Rachel Taylor (°1977, Dunedin, New Zealand) creates mixed media artworks, paintings, drawings and sculptures. By merging several seemingly incompatible worlds into a new universe, Taylor often creates work using creative game tactics, but these are never permissive. Play is a serious matter: during the game, different rules apply than in everyday life and even everyday objects undergo transubstantiation.
Her mixed media artworks establish a link between the landscape’s reality and that imagined by its conceiver. These works focus on concrete questions that determine our existence. By applying a poetic and often metaphorical language, she tries to create works in which the actual event still has to take place or just has ended: moments evocative of atmosphere and suspense that are not part of a narrative thread. The drama unfolds elsewhere while the build-up of tension is frozen to become the memory of an event that will never take place.
Her works are often about contact with architecture and basic living elements. Energy (heat, light, water), space and landscape are examined in less obvious ways and sometimes developed in absurd ways. By taking daily life as subject matter while commenting on the everyday aesthetic of middle class values, she tries to increase the dynamic between audience and author by objectifying emotions and investigating the duality that develops through different interpretations.
Her works appear as dreamlike images in which fiction and reality meet, well-known tropes merge, meanings shift, past and present fuse. Time and memory always play a key role. By using an ever-growing archive of found documents to create autonomous artworks, she makes work that generates diverse meanings. Associations and meanings collide. Space becomes time and language becomes image.
Her works are notable for their perfect finish and tactile nature. This is of great importance and bears witness to great craftsmanship. In a search for new methods to ‘read the city’, she reflects on the closely related subjects of archive and memory. This often results in an examination of both the human need for ‘conclusive’ stories and the question whether anecdotes ‘fictionalise’ history.
Her works never shows the complete structure. This results in the fact that the artist can easily imagine an own interpretation without being hindered by the historical reality. By focusing on techniques and materials, she considers making art a craft which is executed using clear formal rules and which should always refer to social reality.
Her collected, altered and own works are being confronted as aesthetically resilient, thematically interrelated material for memory and projection.

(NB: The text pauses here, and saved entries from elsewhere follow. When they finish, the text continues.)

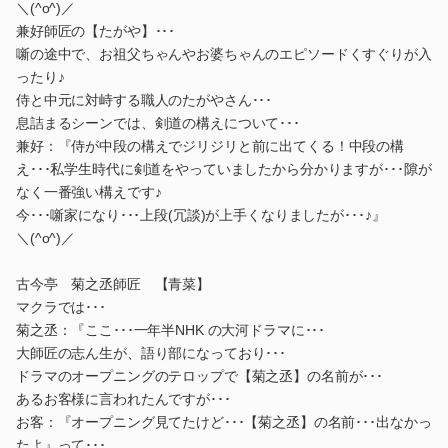
＼(^o^)／
兼好師匠の【たがや】･･･
噺の途中で、お祖父ちゃんやお婆ちゃんのエピソードくすぐりが入
ったり♪
侍と中元に対峙する職人のたがやさん･･･
息詰まるシーンでは、剣道の構えについて･･･
兼好：『侍が中段の構えでジリジリと前に出てくる！中段の構
え･･･私学生時代に剣道をやっていましたから分かりますが･･･隙が
なく一番強い構えです♪
今･･･噺家になり･･･上段(冗談)が上手くなりましたが･･･♪』
＼(^o^)／
古今亭 菊之丞師匠 【青菜】
マクラでは･･･
菊之丞：『ここ･･･一年半NHK の大河ドラマに･･･
大師匠の志ん生が、語り部になっており･･･
ドラマのオープニングのテロップで【菊之丞】の名前が･･･
あるお客様に言われたんですが･･･
お客：『オープニング見てたけど･･･【菊之丞】の名前･･･出なかっ
たよ』って･･･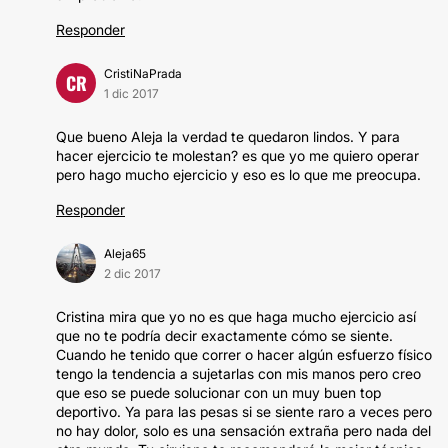
Responder
CristiNaPrada
CR
1 dic 2017
Que bueno Aleja la verdad te quedaron lindos. Y para
hacer ejercicio te molestan? es que yo me quiero operar
pero hago mucho ejercicio y eso es lo que me preocupa.
Responder
Aleja65
2 dic 2017
Cristina mira que yo no es que haga mucho ejercicio así
que no te podría decir exactamente cómo se siente.
Cuando he tenido que correr o hacer algún esfuerzo físico
tengo la tendencia a sujetarlas con mis manos pero creo
que eso se puede solucionar con un muy buen top
deportivo. Ya para las pesas si se siente raro a veces pero
no hay dolor, solo es una sensación extraña pero nada del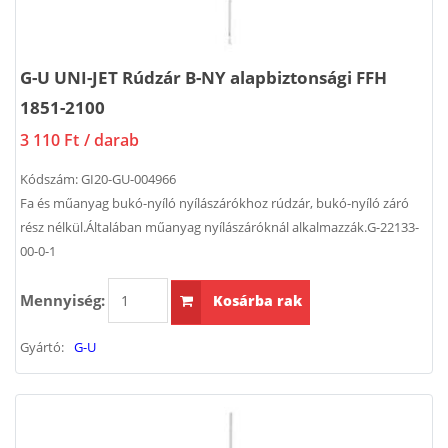
G-U UNI-JET Rúdzár B-NY alapbiztonsági FFH
1851-2100
3 110 Ft
/ darab
Kódszám:
GI20-GU-004966
Fa és műanyag bukó-nyíló nyílászárókhoz rúdzár, bukó-nyíló záró
rész nélkül.Általában műanyag nyílászáróknál alkalmazzák.G-22133-
00-0-1
Mennyiség:
Kosárba rak
Gyártó:
G-U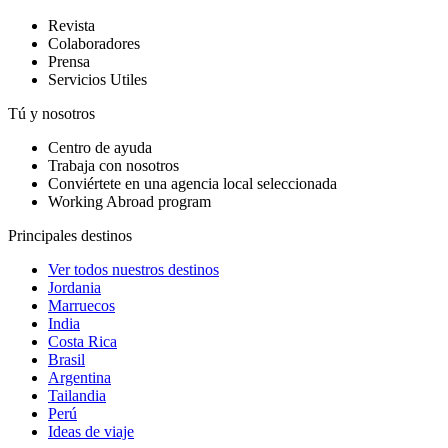
Revista
Colaboradores
Prensa
Servicios Utiles
Tú y nosotros
Centro de ayuda
Trabaja con nosotros
Conviértete en una agencia local seleccionada
Working Abroad program
Principales destinos
Ver todos nuestros destinos
Jordania
Marruecos
India
Costa Rica
Brasil
Argentina
Tailandia
Perú
Ideas de viaje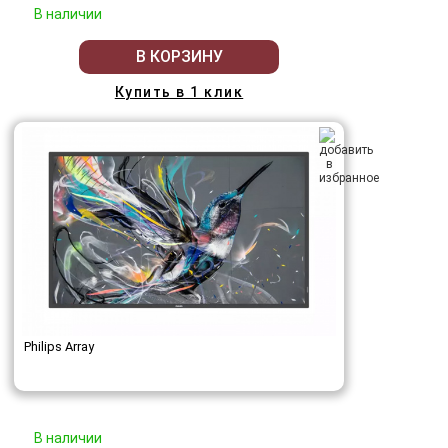
В наличии
В КОРЗИНУ
Купить в 1 клик
Philips Array
В наличии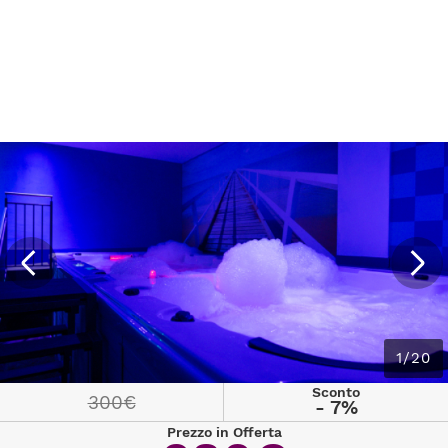
1/20
Sconto
300€
- 7%
Prezzo in Offerta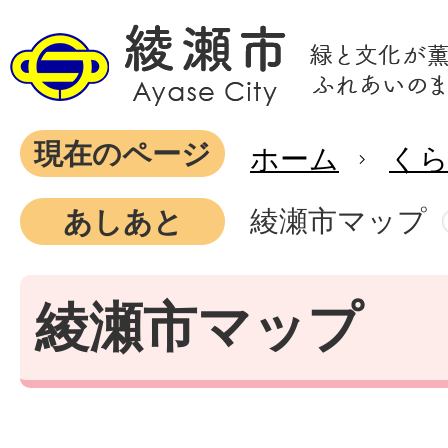
現在のページ
ホーム
く
綾瀬市マップ
あしあと
綾瀬市マップ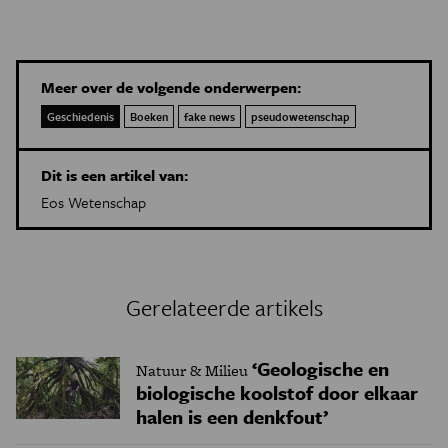
Meer over de volgende onderwerpen:
Geschiedenis
Boeken
fake news
pseudowetenschap
Dit is een artikel van:
Eos Wetenschap
Gerelateerde artikels
‘Geologische en
Natuur & Milieu
biologische koolstof door elkaar
halen is een denkfout’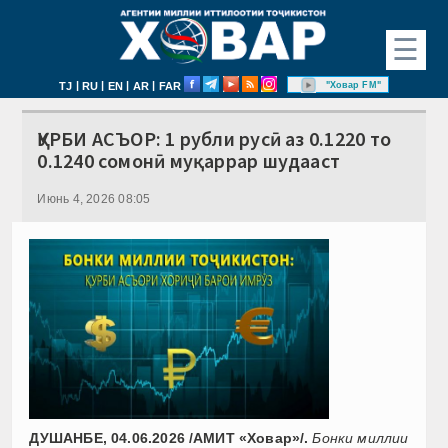
☰
|
|
|
|
"Ховар FM"
TJ
RU
EN
AR
FAR
ҚУРБИ АСЪОР: 1 рубли русӣ аз 0.1220 то
0.1240 сомонӣ муқаррар шудааст
Июнь 4, 2026 08:05
ДУШАНБЕ, 04.06.2026 /АМИТ «Ховар»/.
Бонки миллии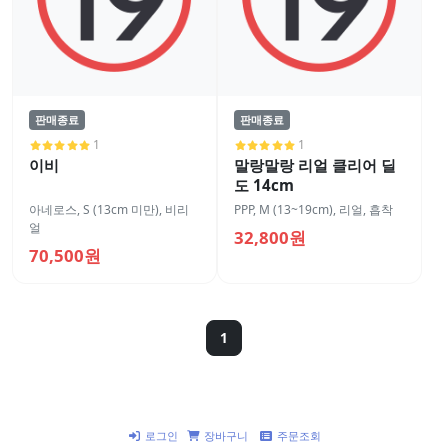
판매종료
판매종료
1
1
이비
말랑말랑 리얼 클리어 딜
도 14cm
아네로스
,
S (13cm 미만)
,
비리
PPP
,
M (13~19cm)
,
리얼
,
흡착
얼
32,800원
70,500원
1
로그인
장바구니
주문조회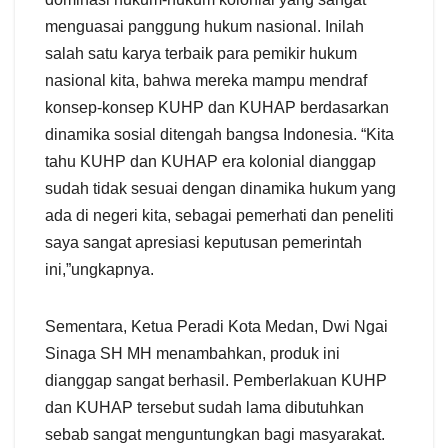
menguasai panggung hukum nasional. Inilah
salah satu karya terbaik para pemikir hukum
nasional kita, bahwa mereka mampu mendraf
konsep-konsep KUHP dan KUHAP berdasarkan
dinamika sosial ditengah bangsa Indonesia. “Kita
tahu KUHP dan KUHAP era kolonial dianggap
sudah tidak sesuai dengan dinamika hukum yang
ada di negeri kita, sebagai pemerhati dan peneliti
saya sangat apresiasi keputusan pemerintah
ini,”ungkapnya.
Sementara, Ketua Peradi Kota Medan, Dwi Ngai
Sinaga SH MH menambahkan, produk ini
dianggap sangat berhasil. Pemberlakuan KUHP
dan KUHAP tersebut sudah lama dibutuhkan
sebab sangat menguntungkan bagi masyarakat.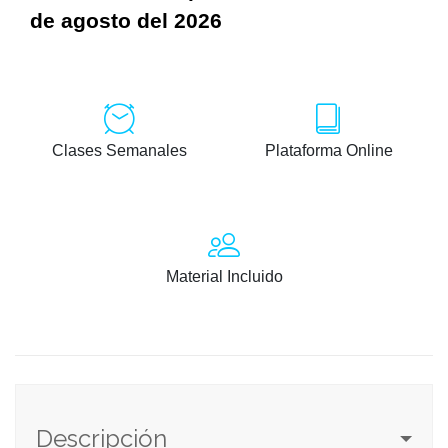
de agosto del 2026
Clases Semanales
Plataforma Online
Material Incluido
Descripción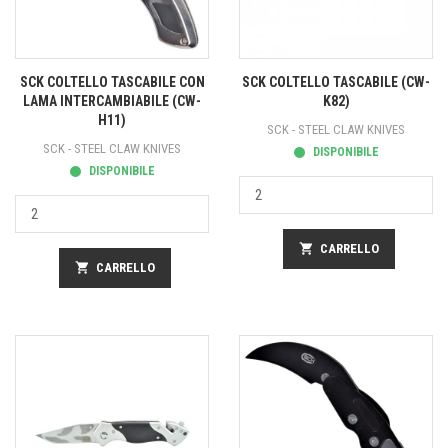
SCK COLTELLO TASCABILE CON
SCK COLTELLO TASCABILE (CW-
LAMA INTERCAMBIABILE (CW-
K82)
H11)
SCK - STEEL CLAW KNIVES
SCK - STEEL CLAW KNIVES
DISPONIBILE
DISPONIBILE
shopping_cart
CARRELLO
shopping_cart
CARRELLO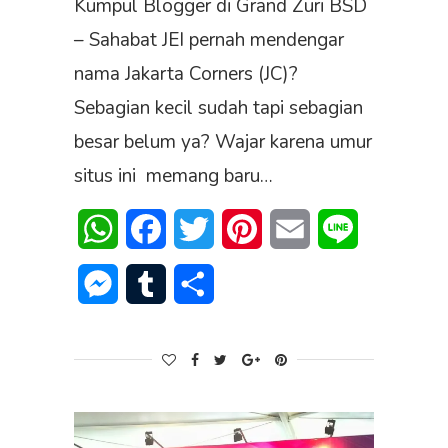
Kumpul Blogger di Grand Zuri BSD
– Sahabat JEI pernah mendengar
nama Jakarta Corners (JC)?
Sebagian kecil sudah tapi sebagian
besar belum ya? Wajar karena umur
situs ini memang baru…
WhatsApp
Facebook
Twitter
Pinterest
Email
Line
Messenger
Tumblr
Share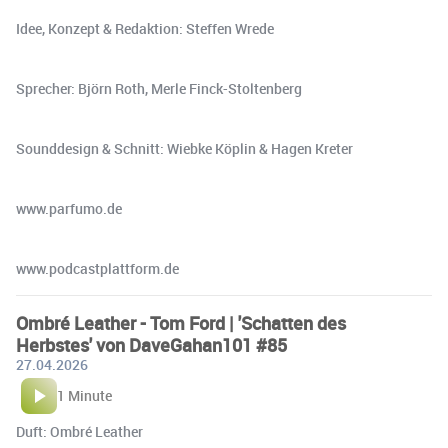
Idee, Konzept & Redaktion: Steffen Wrede
Sprecher: Björn Roth, Merle Finck-Stoltenberg
Sounddesign & Schnitt: Wiebke Köplin & Hagen Kreter
www.parfumo.de
www.podcastplattform.de
Ombré Leather - Tom Ford | 'Schatten des
Herbstes' von DaveGahan101 #85
27.04.2026
1 Minute
Duft: Ombré Leather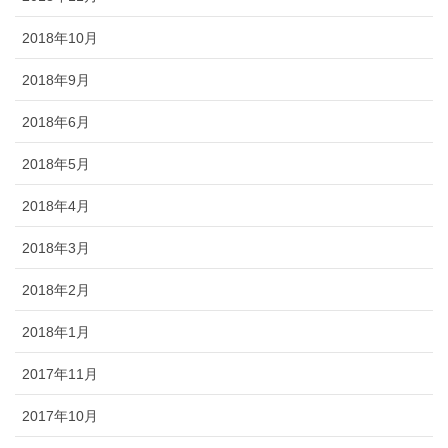
2018年10月
2018年9月
2018年6月
2018年5月
2018年4月
2018年3月
2018年2月
2018年1月
2017年11月
2017年10月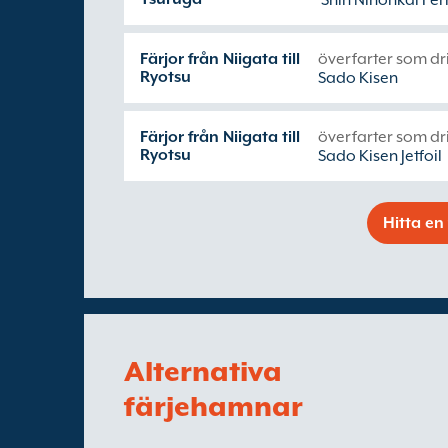
Shin Nihonkai Fer
Färjor från Niigata till
överfarter som dr
Ryotsu
Sado Kisen
Färjor från Niigata till
överfarter som dr
Ryotsu
Sado Kisen Jetfoil
Hitta en 
Alternativa
färjehamnar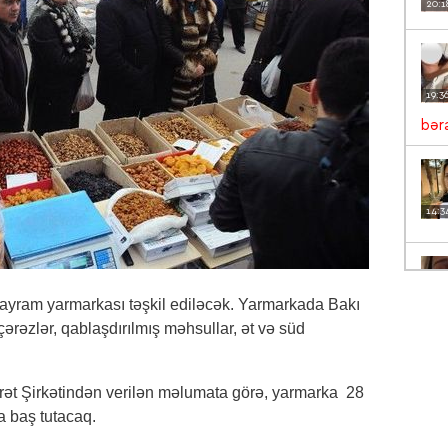
20:1
19:3
bəra
14:3
ayram yarmarkası təşkil ediləcək. Yarmarkada Bakı
13:5
çərəzlər, qablaşdırılmış məhsullar, ət və süd
VİD
rət Şirkətindən verilən məlumata görə, yarmarka 28
 baş tutacaq.
12:1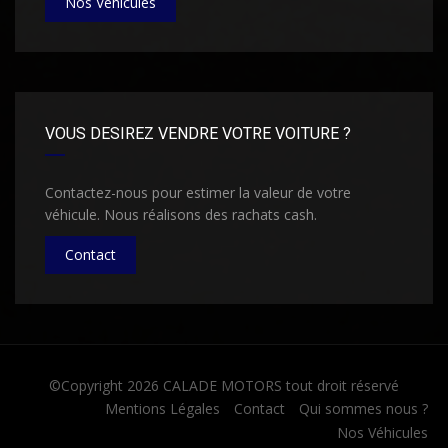
Nos Véhicules
VOUS DESIREZ VENDRE VOTRE VOITURE ?
Contactez-nous pour estimer la valeur de votre
véhicule. Nous réalisons des rachats cash.
Contact
©Copyright 2026
CALADE MOTORS
tout droit réservé
Mentions Légales
Contact
Qui sommes nous ?
Nos Véhicules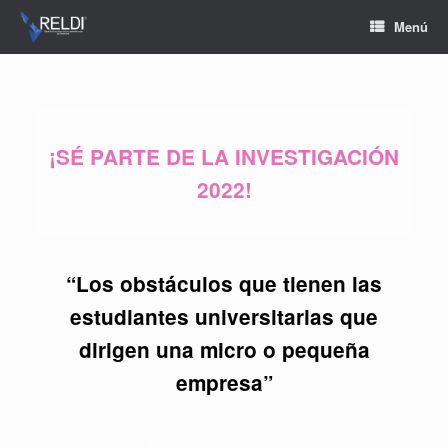
Menú
¡SÉ PARTE DE LA INVESTIGACIÓN
2022!
“Los obstáculos que tienen las
estudiantes universitarias
que
dirigen una micro o pequeña
empresa”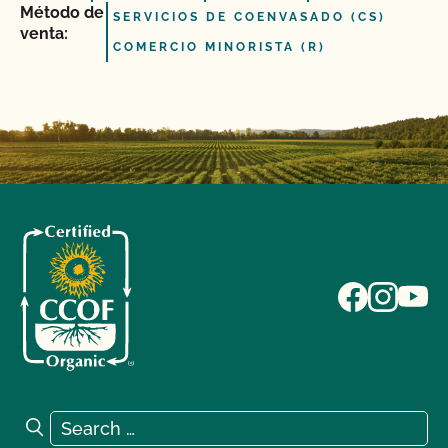
Método de
SERVICIOS DE COENVASADO (CS)
venta:
COMERCIO MINORISTA (R)
Search for:
Search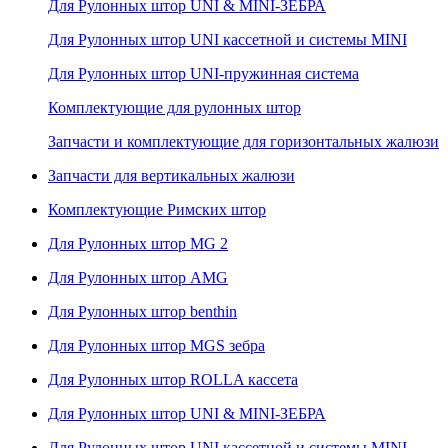
Для Рулонных штор UNI & MINI-ЗЕБРА
Для Рулонных штор UNI кассетной и системы MINI
Для Рулонных штор UNI-пружинная система
Комплектующие для рулонных штор
Запчасти и комплектующие для горизонтальных жалюзи
Запчасти для вертикальных жалюзи
Комплектующие Римских штор
Для Рулонных штор MG 2
Для Рулонных штор AMG
Для Рулонных штор benthin
Для Рулонных штор MGS зебра
Для Рулонных штор ROLLA кассета
Для Рулонных штор UNI & MINI-ЗЕБРА
Для Рулонных штор UNI кассетной и системы MINI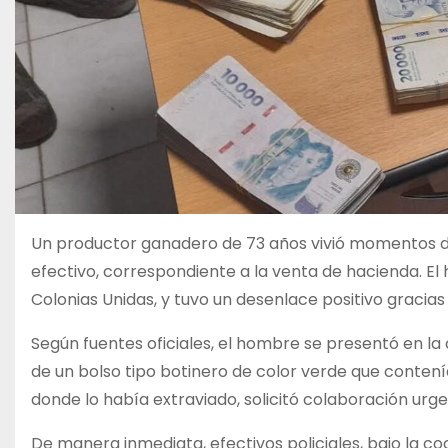
Un productor ganadero de 73 años vivió momentos d
efectivo, correspondiente a la venta de hacienda. El 
Colonias Unidas, y tuvo un desenlace positivo gracias 
Según fuentes oficiales, el hombre se presentó en l
de un bolso tipo botinero de color verde que contení
donde lo había extraviado, solicitó colaboración urge
De manera inmediata, efectivos policiales, bajo la coo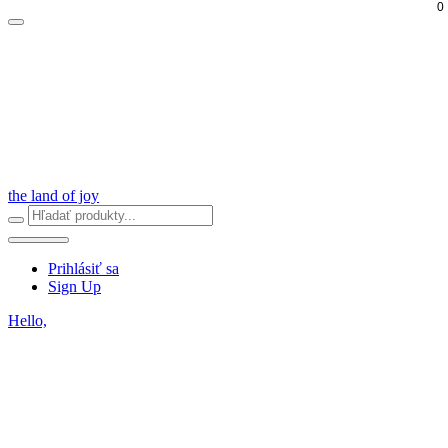
0
the land of joy
Prihlásiť sa
Sign Up
Hello,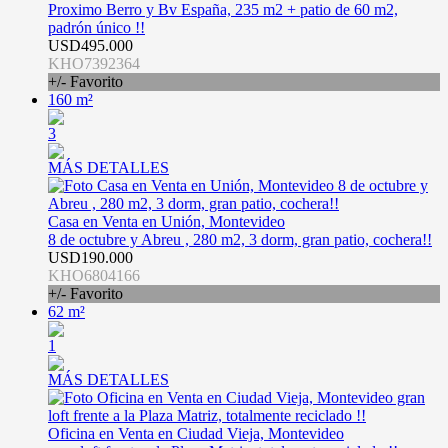
Proximo Berro y Bv España, 235 m2 + patio de 60 m2,
padrón único !!
USD495.000
KHO7392364
+/- Favorito
160 m²
3
MÁS DETALLES
Casa en Venta en Unión, Montevideo
8 de octubre y Abreu , 280 m2, 3 dorm, gran patio, cochera!!
USD190.000
KHO6804166
+/- Favorito
62 m²
1
MÁS DETALLES
Oficina en Venta en Ciudad Vieja, Montevideo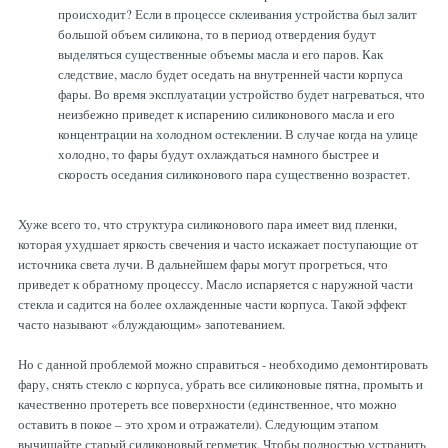
происходит? Если в процессе склеивания устройства был залит
большой объем силикона, то в период отвердения будут
выделяться существенные объемы масла и его паров. Как
следствие, масло будет оседать на внутренней части корпуса
фары. Во время эксплуатации устройство будет нагреваться, что
неизбежно приведет к испарению силиконового масла и его
концентрации на холодном остеклении. В случае когда на улице
холодно, то фары будут охлаждаться намного быстрее и
скорость оседания силиконового пара существенно возрастет.
Хуже всего то, что структура силиконового пара имеет вид пленки,
которая ухудшает яркость свечения и часто искажает поступающие от
источника света лучи. В дальнейшем фары могут прогреться, что
приведет к обратному процессу. Масло испаряется с наружной части
стекла и садится на более охлажденные части корпуса. Такой эффект
часто называют «блуждающим» запотеванием.
Но с данной проблемой можно справиться - необходимо демонтировать
фару, снять стекло с корпуса, убрать все силиконовые пятна, промыть и
качественно протереть все поверхности (единственное, что можно
оставить в покое – это хром и отражатели). Следующим этапом
вычищайте старый силиконовый герметик. Чтобы полностью устранить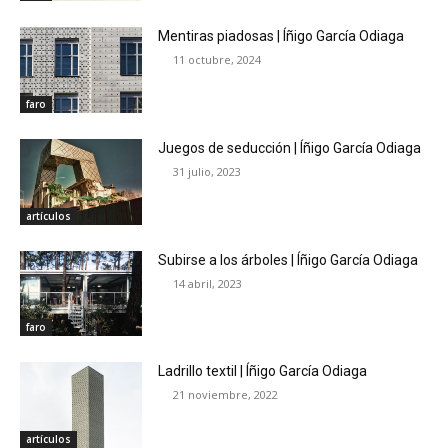
Mentiras piadosas | Íñigo García Odiaga
11 octubre, 2024
faro
Juegos de seducción | Íñigo García Odiaga
31 julio, 2023
artículos
Subirse a los árboles | Íñigo García Odiaga
14 abril, 2023
faro
Ladrillo textil | Íñigo García Odiaga
21 noviembre, 2022
artículos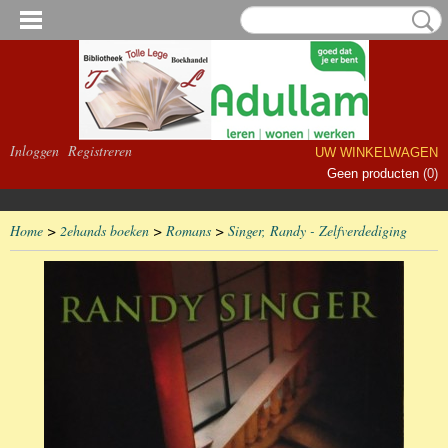
Inloggen
Registreren
UW WINKELWAGEN
Geen producten
(0)
Home
>
2ehands boeken
>
Romans
>
Singer, Randy - Zelfverdediging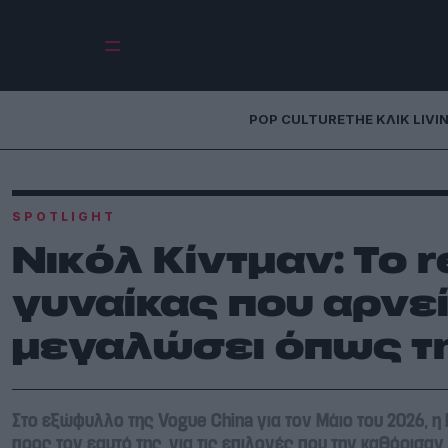
POP CULTURE
THE ΚΛΙΚ LIVI
SPOTLIGHT
Νικόλ Κίντμαν: Το r
γυναίκας που αρνεί
μεγαλώσει όπως τ
Στο εξώφυλλο της Vogue China για τον Μάιο του 2026, η 
προς τον εαυτό της, για τις επιλογές που την καθόρισαν 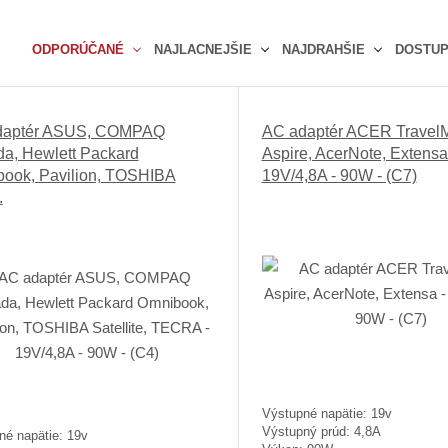
ODPORÚČANÉ
NAJLACNEJŠIE
NAJDRAHŠIE
DOSTU
Ř
a
z
daptér ASUS, COMPAQ
AC adaptér ACER TravelM
e
a, Hewlett Packard
Aspire, AcerNote, Extensa
n
ook, Pavilion, TOSHIBA
19V/4,8A - 90W - (C7)
í
.
p
r
o
d
u
k
t
ů
Výstupné napätie: 19v
Výstupný prúd: 4,8A
né napätie: 19v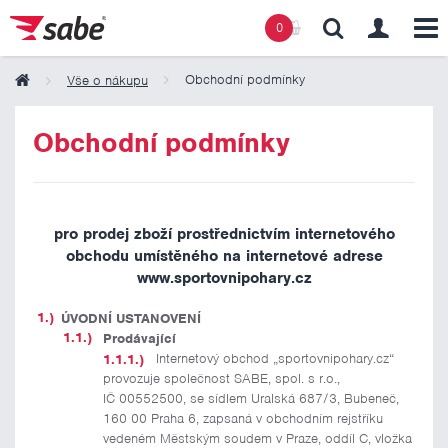
0
Obchodní podmínky
Vše o nákupu
Obsah košíku
Obchodní podmínky
Košík zeje prázdnotou
pro prodej zboží prostřednictvím internetového
obchodu umístěného na internetové adrese
www.sportovnipohary.cz
ÚVODNÍ USTANOVENÍ
Prodávající
Internetový obchod „sportovnipohary.cz“
provozuje společnost SABE, spol. s r.o.,
IČ 00552500, se sídlem Uralská 687/3, Bubeneč,
160 00 Praha 6, zapsaná v obchodním rejstříku
vedeném Městským soudem v Praze, oddíl C, vložka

The possible seems true and the truth exists, but it has many faces, as Hanna Arendt cites from Franz Kafka. By examining the ambiguity and origination via retakes and variations, she wants to amplify the astonishment of the spectator by creating compositions or settings that generate tranquil poetic images that leave traces and balances on the edge of recognition and alienation.
Her works bear strong political references. The possibility or the dream of the annulment of a (historically or socially) fixed identity is a constant focal point. By putting the viewer on the wrong track, she investigates the dynamics of landscape, including the manipulation of its effects and the limits of spectacle based on our assumptions of what landscape means to us. Rather than presenting a factual reality, an illusion is fabricated to conjure the realms of our imagination.
Her works are an investigation of concepts such as authenticity and objectivity by using an encyclopaedic approach and quasi-scientific precision and by referencing documentaries, ‘fact-fiction’ and popular scientific equivalents. By studying sign processes, signification and communication, she focuses on the idea of ‘public space’ and more specifically on spaces where anyone can do anything at any given moment: the non-private space, the non-privately owned space, space that is economically uninteresting.
Her works are given improper functions: significations are inversed and form and content merge. Shapes are dissociated from their original meaning, by which the system in which they normally function is exposed. Initially unambiguous meanings are shattered and disseminate endlessly. By contesting the division between the realm of memory and the realm of experience, she absorbs the tradition of remembrance art into daily practice. This personal follow-up and revival of a past tradition is important as an act of meditation.
Her works question the conditions of appearance of an image in the context of contemporary visual culture in which images, representations and ideas normally function. By exploring the concept of landscape in a nostalgic way, she uses a visual vocabulary that addresses many different social and political issues. The work incorporates time as well as space – a fictional and experiential universe that only emerges bit by bit.
Her works are characterised by the use of everyday objects in an atmosphere of middleclass mentality in which recognition plays an important role. Rachel Taylor currently lives and works in Alexandra.